What the fuck, that's draconian. "You publicly stated factual information and it hurt my business!"

[-] Agent_Karyo@lemmy.world 1 points 11 hours ago

I am not a fan of American attitudes to what is marketed as free speech, but this does seem extreme.

Although I can see the point of this outside of corporate type stuff. For an individual, one could argue it makes sense. For a corporate entity (or even a private business), no way.

[-] KoboldCoterie@pawb.social 1 points 5 hours ago* (last edited 5 hours ago)

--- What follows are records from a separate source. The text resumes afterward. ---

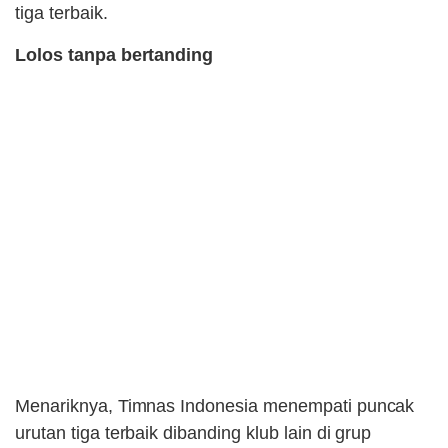
tiga terbaik.
Lolos tanpa bertanding
Menariknya, Timnas Indonesia menempati puncak
urutan tiga terbaik dibanding klub lain di grup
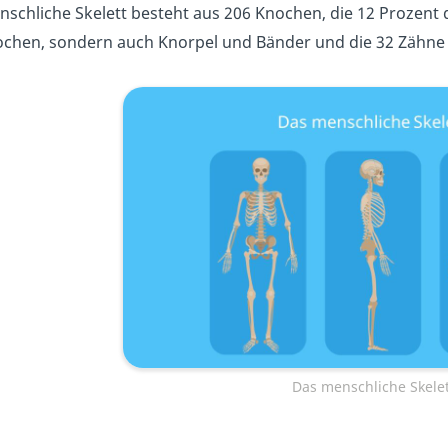
schliche Skelett besteht aus 206 Knochen, die 12 Prozen
ochen, sondern auch Knorpel und Bänder und die 32 Zähne
Das menschliche Skelet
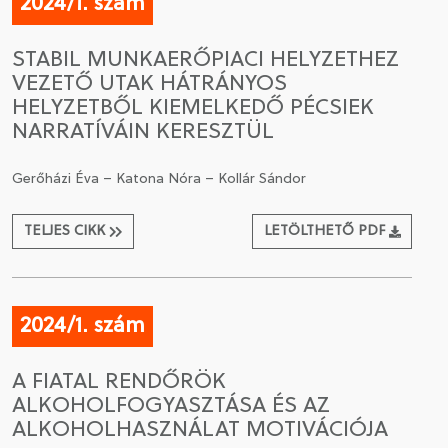
2024/1. szám
STABIL MUNKAERŐPIACI HELYZETHEZ
VEZETŐ UTAK HÁTRÁNYOS
HELYZETBŐL KIEMELKEDŐ PÉCSIEK
NARRATÍVÁIN KERESZTÜL
Gerőházi Éva – Katona Nóra – Kollár Sándor
TELJES CIKK
LETÖLTHETŐ PDF
2024/1. szám
A FIATAL RENDŐRÖK
ALKOHOLFOGYASZTÁSA ÉS AZ
ALKOHOLHASZNÁLAT MOTIVÁCIÓJA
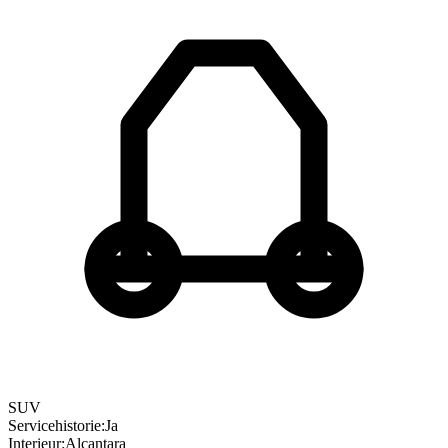
SUV
Servicehistorie
:
Ja
Interieur
:
Alcantara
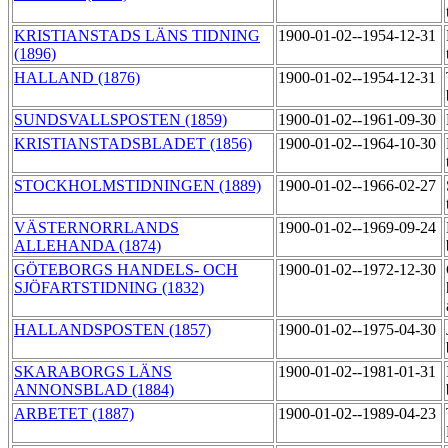
KRISTIANSTADS LÄNS TIDNING
1900-01-02--1954-12-31
(1896)
HALLAND (1876)
1900-01-02--1954-12-31
SUNDSVALLSPOSTEN (1859)
1900-01-02--1961-09-30
KRISTIANSTADSBLADET (1856)
1900-01-02--1964-10-30
STOCKHOLMSTIDNINGEN (1889)
1900-01-02--1966-02-27
VÄSTERNORRLANDS
1900-01-02--1969-09-24
ALLEHANDA (1874)
GÖTEBORGS HANDELS- OCH
1900-01-02--1972-12-30
SJÖFARTSTIDNING (1832)
HALLANDSPOSTEN (1857)
1900-01-02--1975-04-30
SKARABORGS LÄNS
1900-01-02--1981-01-31
ANNONSBLAD (1884)
ARBETET (1887)
1900-01-02--1989-04-23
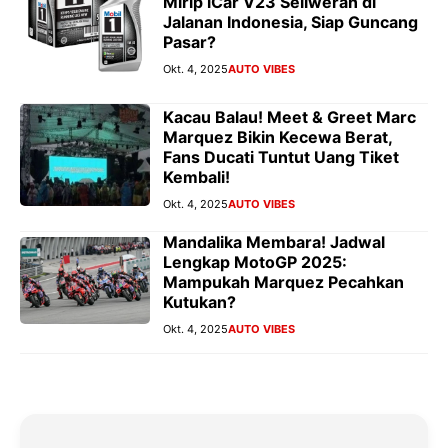
Mirip iCar V23 Seliweran di
Jalanan Indonesia, Siap Guncang
Pasar?
Okt. 4, 2025
AUTO VIBES
Kacau Balau! Meet & Greet Marc
Marquez Bikin Kecewa Berat,
Fans Ducati Tuntut Uang Tiket
Kembali!
Okt. 4, 2025
AUTO VIBES
Mandalika Membara! Jadwal
Lengkap MotoGP 2025:
Mampukah Marquez Pecahkan
Kutukan?
Okt. 4, 2025
AUTO VIBES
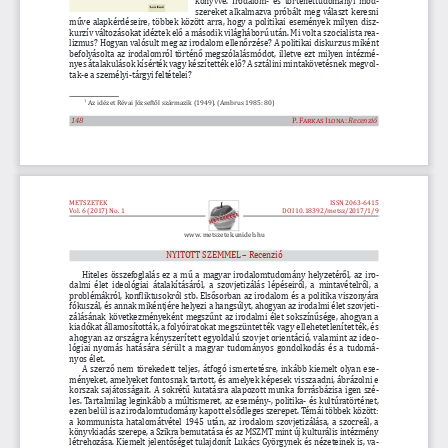
könyvvé. Irodalom­ és történettudományi mód
szereket alkalmazva próbált meg választ keresni 
műve alapkérdéseire, többek között arra, hogy a politikai események milyen disz
kurzív változásokat idéztek elő a második világháború után. Mi volt a szocialista rea­
lizmus? Hogyan valósult meg az irodalom ellenőrzése? A politikai diskurzus miként 
befolyásolta az irodalomról történő megszólalásmódot, illetve ezt milyen intézmé
nyes átalakulások kísérték vagy készítették elő? A sztálini mintakövetésnek megvol
tak­e a személyi­tárgyi feltételei?
 Az idézet Révai Józseftől származik (1949). (
Ambrus 1985: 80)  
1
148
P. Farkas Ilona:
Recenzió
METSZETEK
ISSN 2063-6415
Vol. 6 (2017) No. 1
DOI
10.18392/metsz/2017/1/9
www. metszetek.unideb.hu
NYITOTT SZEMMEL – Recenzió
Hiteles összefoglalás ez a mű a magyar irodalomtudomány helyzetéről, az iro
dalmi élet ideológiai átalakításáról, a szovjetizálás lépéseiről, a mintavételről, a 
problémákról, konfliktusokról stb. Elsősorban az irodalom és a politika viszonyára 
fókuszál, és annak mikéntjére helyezi a hangsúlyt, ahogyan az irodalmi élet szovjeti
zálásának következményeként megszűnt az irodalmi élet sokszínűsége, ahogyan a 
kiadókat államosították, a folyóiratokat megszüntették vagy ellehetetlenítették, és 
ahogyan az országra kényszerített egyoldalú szovjet orientáció, valamint az ideo
lógiai nyomás hatására sérült a magyar tudományos gondolkodás és a tudomá
nyos 
élet
. 
A szerző nem törekedett teljes, átfogó ismertetésre, inkább kiemelt olyan ese
ményeket, amelyeket fontosnak tartott, 
és 
amelyek képesek visszaadni, ábrázolni e 
korszak sajátosságait. A sokrétű kutatásra alapozott munka forrásbázisa igen szé
les. Tartalmilag leginkább a múltismeret, az esemény
­, politika­ és kultúratörténet, 
ezen belül is az irodalomtudomány kapott elsődleges szerepet. Témái
 többek között
: 
a kommunista hatalomátvétel 1945 után, az irodalom szovjetizálása, a szocreál, a 
könyvkiadás szerepe, a Szikra bemutatása és az MSZMT mint új kulturális intézmény 
létrehozása. Kiemelt jelentőséget tulajdonít Lukács Györgynek és nézeteinek is, va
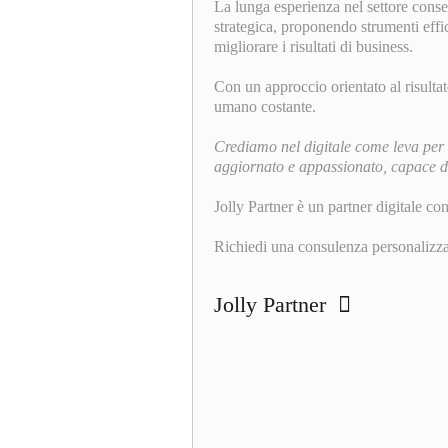
La lunga esperienza nel settore conse
strategica, proponendo strumenti effica
migliorare i risultati di business.
Con un approccio orientato al risulta
umano costante.
Crediamo nel digitale come leva per 
aggiornato e appassionato, capace di 
Jolly Partner è un partner digitale co
Richiedi una consulenza personalizza
Jolly Partner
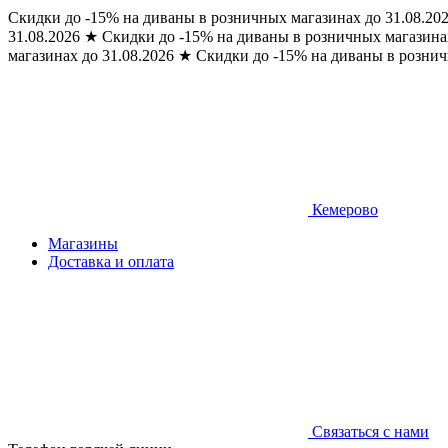
Скидки до -15% на диваны в розничных магазинах до 31.08.20
31.08.2026
★
Скидки до -15% на диваны в розничных магазинах
магазинах до 31.08.2026
★
Скидки до -15% на диваны в рознич
Кемерово
Магазины
Доставка и оплата
Связаться с нами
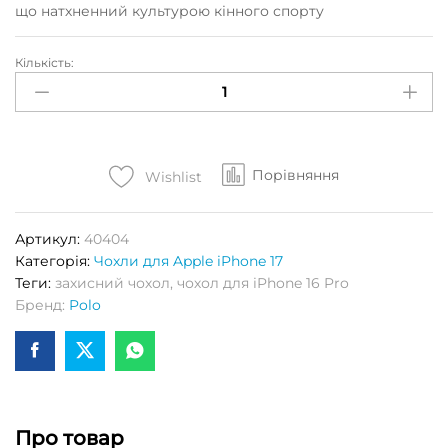
що натхненний культурою кінного спорту
Кількість:
Чохол
POLO
KNIGHT
iPhone
17
Порівняння
(синій)
Wishlist
Кількість
Артикул:
40404
Категорія:
Чохли для Apple iPhone 17
Теги:
захисний чохол
,
чохол для iPhone 16 Pro
Бренд:
Polo
Про товар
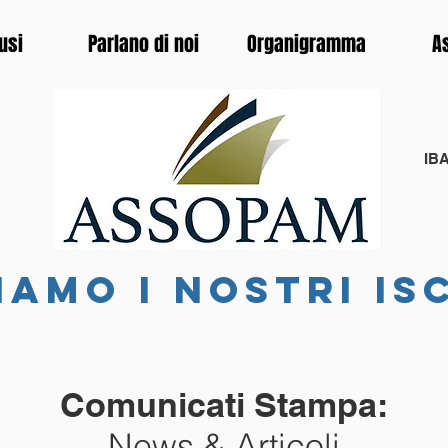
usi
Parlano di noi
Organigramma
A
IBA
iamo i nostri is
Comunicati Stampa:
News & Articoli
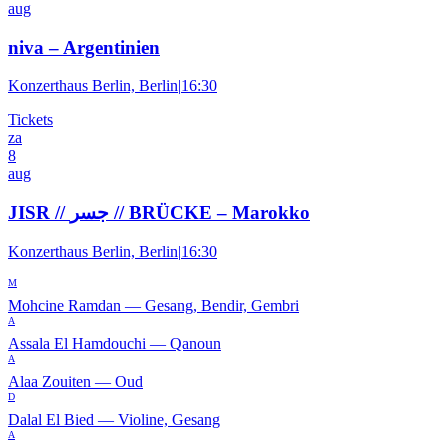
aug
niva – Argentinien
Konzerthaus Berlin, Berlin
|
16:30
Tickets
za
8
aug
JISR // جسر // BRÜCKE – Marokko
Konzerthaus Berlin, Berlin
|
16:30
M
Mohcine Ramdan
—
Gesang, Bendir, Gembri
A
Assala El Hamdouchi
—
Qanoun
A
Alaa Zouiten
—
Oud
D
Dalal El Bied
—
Violine, Gesang
A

It makes sense to me if you're talking about information that wasn't public already. For example if you obtain someone's private communications and make them public to smear them. This is just stating information that's publicly available to a large audience. How do news organizations not just constantly get sued for defamation any time they print or state anything negative?

Edit: I assume, anyway. The article doesn't say anything about this streamer obtaining privileged documents that they used to get this information or anything, so I'm making the assumption that they used publicly available sources.